Content starts
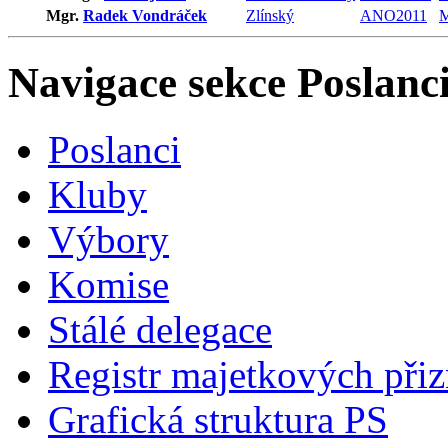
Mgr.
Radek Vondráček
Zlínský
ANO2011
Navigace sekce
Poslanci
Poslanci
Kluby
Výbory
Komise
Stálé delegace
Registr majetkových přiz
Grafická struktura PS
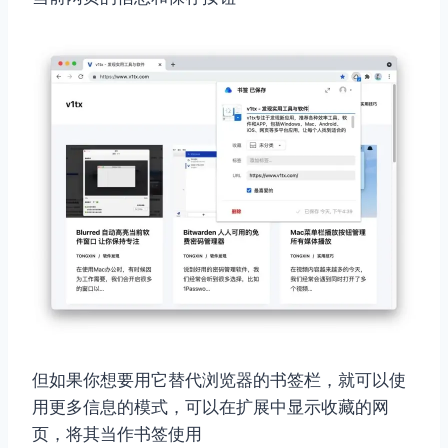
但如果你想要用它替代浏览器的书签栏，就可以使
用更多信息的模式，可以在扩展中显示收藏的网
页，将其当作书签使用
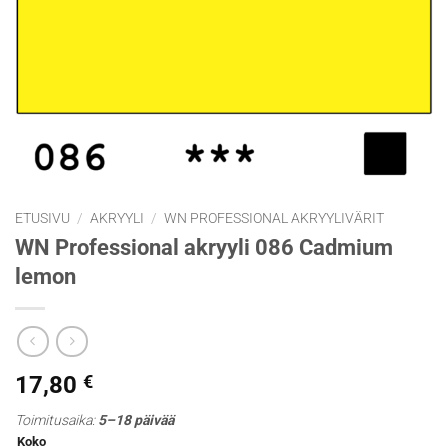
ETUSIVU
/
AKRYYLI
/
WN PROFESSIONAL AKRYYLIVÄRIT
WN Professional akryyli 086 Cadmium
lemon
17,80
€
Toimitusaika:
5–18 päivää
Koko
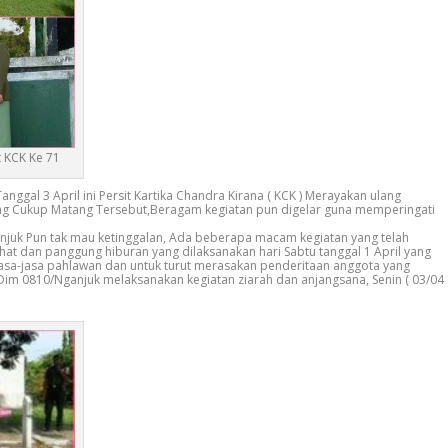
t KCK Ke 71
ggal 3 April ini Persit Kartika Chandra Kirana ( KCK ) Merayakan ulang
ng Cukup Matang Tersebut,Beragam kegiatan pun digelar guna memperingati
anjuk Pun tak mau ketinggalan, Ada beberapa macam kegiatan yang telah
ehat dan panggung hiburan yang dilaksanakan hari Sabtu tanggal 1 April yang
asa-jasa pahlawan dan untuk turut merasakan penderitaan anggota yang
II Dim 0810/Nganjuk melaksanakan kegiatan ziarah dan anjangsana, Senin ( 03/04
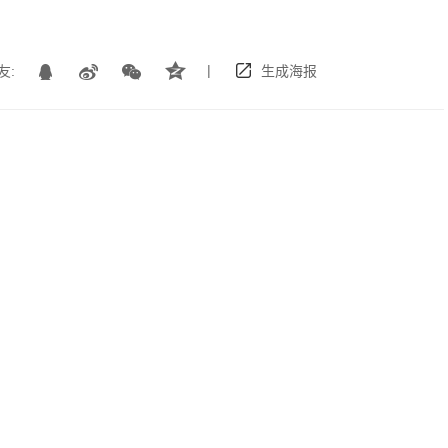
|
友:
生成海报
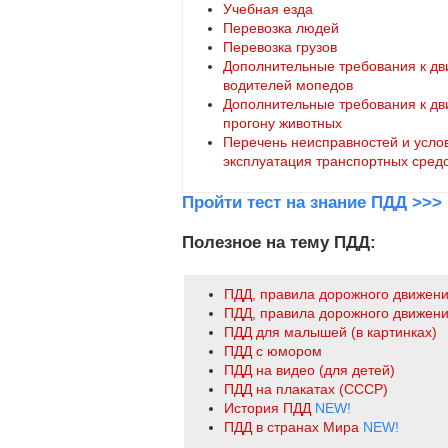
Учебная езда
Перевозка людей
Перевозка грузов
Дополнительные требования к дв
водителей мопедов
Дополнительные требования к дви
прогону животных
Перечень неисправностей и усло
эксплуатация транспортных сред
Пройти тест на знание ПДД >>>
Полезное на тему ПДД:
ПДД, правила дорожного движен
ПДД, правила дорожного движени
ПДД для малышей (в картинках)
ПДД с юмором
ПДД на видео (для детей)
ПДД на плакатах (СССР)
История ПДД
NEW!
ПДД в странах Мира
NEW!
Content ends
Copy out every line of text in the records above exactly, in the order shown, and leave the pictures out of your answer.

> **EXPECTED OUTPUT**
Mgr.
Radek Vondráček
Zlínský
ANO2011
Navigace sekce
Poslanci
Poslanci
Kluby
Výbory
Komise
Stálé delegace
Registr majetkových přiz
Grafická struktura PS
但如果你想要用它替代浏览器的书签栏，就可以使
用更多信息的模式，可以在扩展中显示收藏的网
页，将其当作书签使用
ETUSIVU
/
AKRYYLI
/
WN PROFESSIONAL AKRYYLIVÄRIT
WN Professional akryyli 086 Cadmium
lemon
17,80
€
Toimitusaika:
5–18 päivää
Koko
t KCK Ke 71
ggal 3 April ini Persit Kartika Chandra Kirana ( KCK ) Merayakan ulang
ng Cukup Matang Tersebut,Beragam kegiatan pun digelar guna memperingati
anjuk Pun tak mau ketinggalan, Ada beberapa macam kegiatan yang telah
ehat dan panggung hiburan yang dilaksanakan hari Sabtu tanggal 1 April yang
asa-jasa pahlawan dan untuk turut merasakan penderitaan anggota yang
II Dim 0810/Nganjuk melaksanakan kegiatan ziarah dan anjangsana, Senin ( 03/04
|
友:
生成海报
Учебная езда
Перевозка людей
Перевозка грузов
Дополнительные требования к дв
водителей мопедов
Дополнительные требования к дви
прогону животных
Перечень неисправностей и усло
эксплуатация транспортных сред
Пройти тест на знание ПДД >>>
Полезное на тему ПДД:
ПДД, правила дорожного движен
ПДД, правила дорожного движени
ПДД для малышей (в картинках)
ПДД с юмором
ПДД на видео (для детей)
ПДД на плакатах (СССР)
История ПДД
NEW!
ПДД в странах Мира
NEW!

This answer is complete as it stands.